Visited Royal Gorge bridge, the world’s highest suspension bridge. Formed by the Arkansas River, the span was built as a tourist attraction. As we walked across the bridge, we could feel the sway and marvel at the construction. Some of the ties that make up the bridge had rather large gaps in them that got our attention. A friend and former boss of mine, Ron Forsythe, in his first flight as passenger in an F-80 jet fighter back in 1963 when he joined the Air Force Academy, had a thrill ride as it flew under the Royal Gorge Bridge. As we got to the bridge late in the day, all the local attractions were closed. We ate at the Gooseberry Patch, one of the better restaurants in the Canyon City area, recommended for their range of menu selections.
Spent a day driving up to the old gold rush mining towns of Victor and Cripple Creek. Getting there was an experience. Phantom Canyon Road is mostly a dirt, washboard road with steep drop offs, with an ascent of 4,550 feet. Took us over 2 hours to go 22 bumpy miles, with beautiful views along the way. We drove through two mountain tunnels and an original steel bridge from the late 1800s days when the railroad ran along the route.

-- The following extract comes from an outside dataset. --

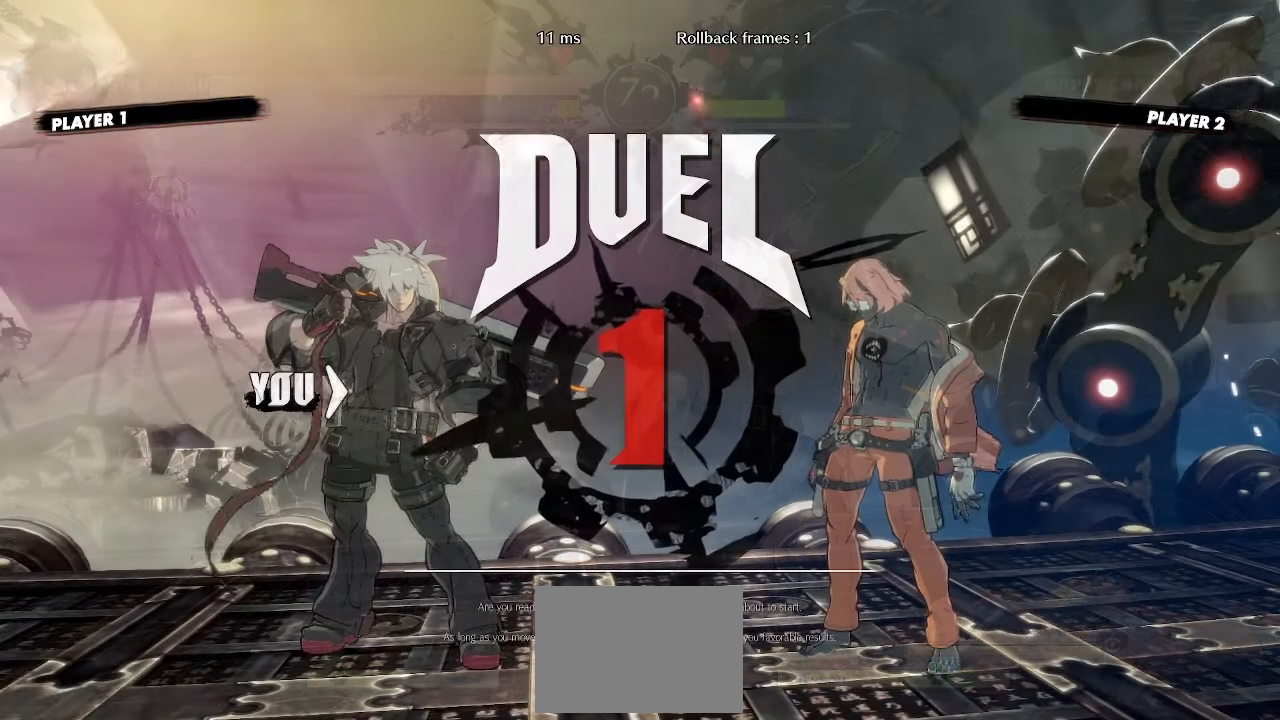
{"dt_ms": 500, "buttons": [], "events": []}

The Cripple Creek area was one of the most productive gold mining areas ever. Many relics from the period are part of the scenics. Many of the towns have casinos, which have revived interest in the area. There are several historic byways, but be aware that some are 4wd only. Our return trip to Colorado Springs was paved, recommended for those who don’t crave a more adventurous path. On traveling back to Texas, it was mostly uneventful, as we took an alternate route through New Mexico. We plan to return to explore more. There is a lot more to see.